▶ Your goal
Output each entry that follows exactly. Images stay out.

▶ Data
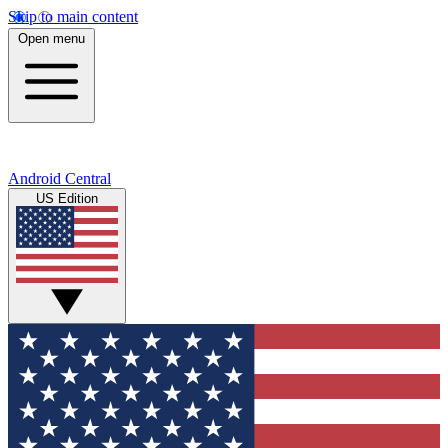
Skip to main content
Open menu
Android Central
US Edition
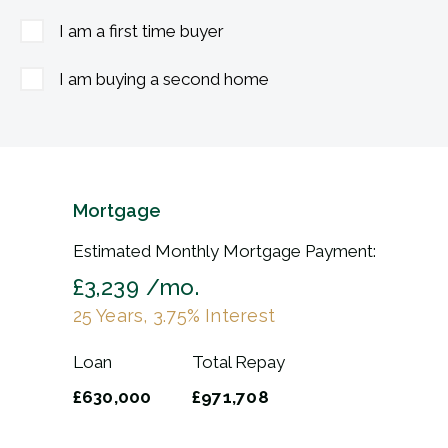
I am a first time buyer
I am buying a second home
Mortgage
Estimated Monthly Mortgage Payment:
£3,239
/mo.
25
Years,
3.75
% Interest
Loan
Total Repay
£630,000
£971,708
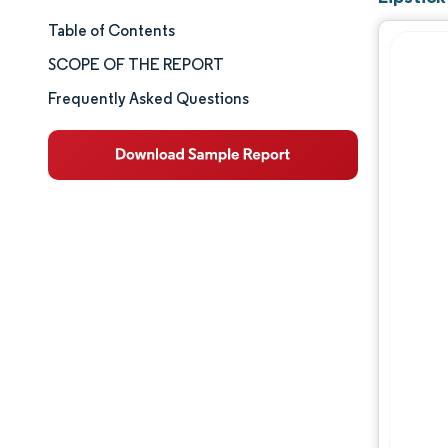
Table of Contents
Market Size & Share
SCOPE OF THE REPORT
Market Analysis
Frequently Asked Questions
Trends and Insights
Segment Analysis
Geography Analysis
Competitive Landscape
Major Players
Industry Developments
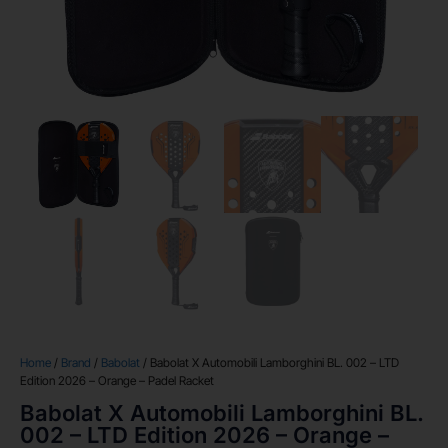
Home
/
Brand
/
Babolat
/ Babolat X Automobili Lamborghini BL. 002 – LTD
Edition 2026 – Orange – Padel Racket
Babolat X Automobili Lamborghini BL.
002 – LTD Edition 2026 – Orange –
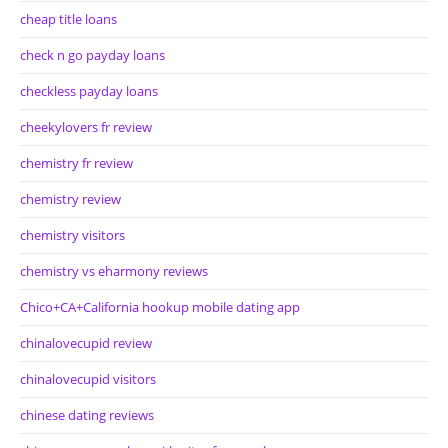
cheap title loans
check n go payday loans
checkless payday loans
cheekylovers fr review
chemistry fr review
chemistry review
chemistry visitors
chemistry vs eharmony reviews
Chico+CA+California hookup mobile dating app
chinalovecupid review
chinalovecupid visitors
chinese dating reviews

▶ Output for this task
Skip to main content
Open menu
Android Central
US Edition
I am a first time buyer
I am buying a second home
Mortgage
Estimated Monthly Mortgage Payment:
£3,239
/mo.
25
Years,
3.75
% Interest
Loan
Total Repay
£630,000
£971,708
Table of Contents
Market Size & Share
SCOPE OF THE REPORT
Market Analysis
Frequently Asked Questions
Trends and Insights
Segment Analysis
Geography Analysis
Competitive Landscape
Major Players
Industry Developments
Home
/
Brand
/
Babolat
/ Babolat X Automobili Lamborghini BL. 002 – LTD
Edition 2026 – Orange – Padel Racket
Babolat X Automobili Lamborghini BL.
002 – LTD Edition 2026 – Orange –
cheap title loans
check n go payday loans
checkless payday loans
cheekylovers fr review
chemistry fr review
chemistry review
chemistry visitors
chemistry vs eharmony reviews
Chico+CA+California hookup mobile dating app
chinalovecupid review
chinalovecupid visitors
chinese dating reviews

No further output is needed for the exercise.